(TASK DESCRIPTION)
The entries are to be repeated verbatim, with nothing left out.

(TASK DATA)

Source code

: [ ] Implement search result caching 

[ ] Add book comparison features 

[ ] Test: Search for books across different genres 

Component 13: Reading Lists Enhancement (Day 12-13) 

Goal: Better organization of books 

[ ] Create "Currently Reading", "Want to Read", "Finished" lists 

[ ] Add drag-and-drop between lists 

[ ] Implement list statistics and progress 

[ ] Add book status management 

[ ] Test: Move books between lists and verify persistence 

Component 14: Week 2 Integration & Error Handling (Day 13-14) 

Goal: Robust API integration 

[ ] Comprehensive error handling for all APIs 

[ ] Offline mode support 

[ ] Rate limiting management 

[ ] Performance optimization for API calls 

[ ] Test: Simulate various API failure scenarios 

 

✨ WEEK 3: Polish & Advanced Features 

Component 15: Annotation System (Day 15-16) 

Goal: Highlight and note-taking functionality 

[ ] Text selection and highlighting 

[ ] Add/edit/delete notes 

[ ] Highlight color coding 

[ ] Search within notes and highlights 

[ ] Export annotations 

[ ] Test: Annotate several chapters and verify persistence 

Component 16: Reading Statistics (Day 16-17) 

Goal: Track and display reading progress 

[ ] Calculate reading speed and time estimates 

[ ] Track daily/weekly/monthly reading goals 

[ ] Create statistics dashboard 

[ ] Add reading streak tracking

(ANSWER)
Source code

: [ ] Implement search result caching 

[ ] Add book comparison features 

[ ] Test: Search for books across different genres 

Component 13: Reading Lists Enhancement (Day 12-13) 

Goal: Better organization of books 

[ ] Create "Currently Reading", "Want to Read", "Finished" lists 

[ ] Add drag-and-drop between lists 

[ ] Implement list statistics and progress 

[ ] Add book status management 

[ ] Test: Move books between lists and verify persistence 

Component 14: Week 2 Integration & Error Handling (Day 13-14) 

Goal: Robust API integration 

[ ] Comprehensive error handling for all APIs 

[ ] Offline mode support 

[ ] Rate limiting management 

[ ] Performance optimization for API calls 

[ ] Test: Simulate various API failure scenarios 

 

✨ WEEK 3: Polish & Advanced Features 

Component 15: Annotation System (Day 15-16) 

Goal: Highlight and note-taking functionality 

[ ] Text selection and highlighting 

[ ] Add/edit/delete notes 

[ ] Highlight color coding 

[ ] Search within notes and highlights 

[ ] Export annotations 

[ ] Test: Annotate several chapters and verify persistence 

Component 16: Reading Statistics (Day 16-17) 

Goal: Track and display reading progress 

[ ] Calculate reading speed and time estimates 

[ ] Track daily/weekly/monthly reading goals 

[ ] Create statistics dashboard 

[ ] Add reading streak tracking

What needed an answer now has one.